─── Data records
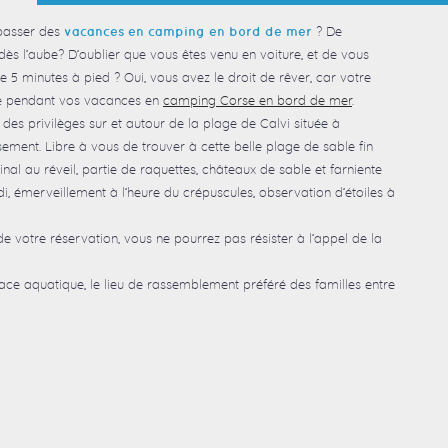
passer des
? De
vacances en camping en bord de mer
ès l’aube? D’oublier que vous êtes venu en voiture, et de vous
 5 minutes à pied ? Oui, vous avez le droit de rêver, car votre
ité pendant vos vacances en
camping Corse en bord de mer
.
des privilèges sur et autour de la plage de Calvi située à
ement. Libre à vous de trouver à cette belle plage de sable fin
nal au réveil, partie de raquettes, châteaux de sable et farniente
di, émerveillement à l’heure du crépuscules, observation d’étoiles à
e votre réservation, vous ne pourrez pas résister à l’appel de la
i
pace aquatique, le lieu de rassemblement préféré des familles entre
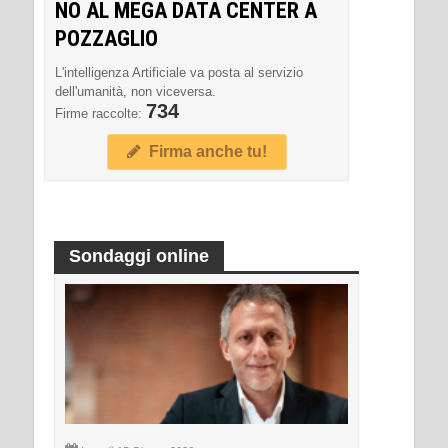
NO AL MEGA DATA CENTER A
POZZAGLIO
L'intelligenza Artificiale va posta al servizio
dell'umanità, non viceversa.
734
Firme raccolte:
Firma anche tu!
Sondaggi online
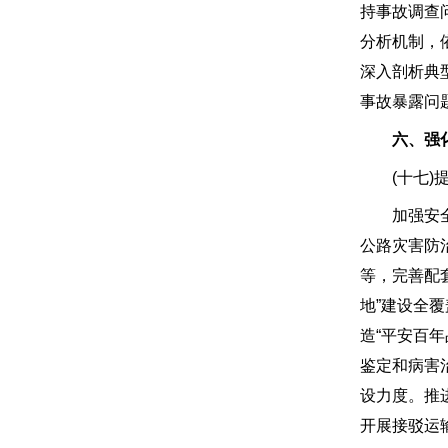
持事故调查
分析机制，
深入剖析典
事故暴露问
六、强
(十七)提
加强安全基
公路灾害防
等，完善配
地”建设全
造“平安百
鉴定和病害
设力度。推
开展接驳运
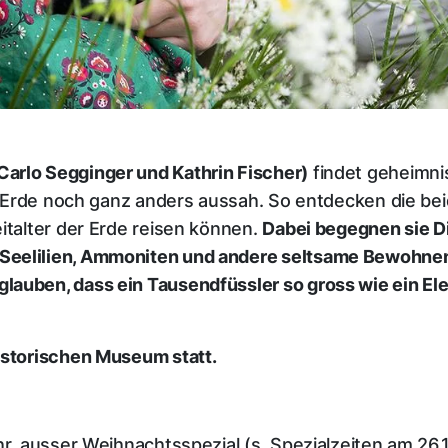
arlo Segginger und Kathrin Fischer)
findet geheimnis
ie Erde noch ganz anders aussah. So entdecken die be
italter der Erde reisen können.
Dabei begegnen sie Di
Seelilien, Ammoniten und andere seltsame Bewohnen
lauben, dass ein Tausendfüssler so gross wie ein El
historischen Museum statt.
hr, ausser Weihnachtsspezial (s. Spezialzeiten am 26.1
──────
What you need to do -
The lines from the one that contains "NO AL MEGA DATA CENTER A" through the end of the data, repeated exactly and with no pictures, make up the whole answer.

Answer to this problem -
NO AL MEGA DATA CENTER A
POZZAGLIO
L'intelligenza Artificiale va posta al servizio
dell'umanità, non viceversa.
734
Firme raccolte:
Firma anche tu!
Sondaggi online
持事故调查
分析机制，
深入剖析典
事故暴露问
六、强
(十七)提
加强安全基
公路灾害防
等，完善配
地”建设全
造“平安百
鉴定和病害
设力度。推
开展接驳运
arlo Segginger und Kathrin Fischer)
findet geheimnis
ie Erde noch ganz anders aussah. So entdecken die be
italter der Erde reisen können.
Dabei begegnen sie Di
Seelilien, Ammoniten und andere seltsame Bewohnen
lauben, dass ein Tausendfüssler so gross wie ein El
historischen Museum statt.
hr, ausser Weihnachtsspezial (s. Spezialzeiten am 26.1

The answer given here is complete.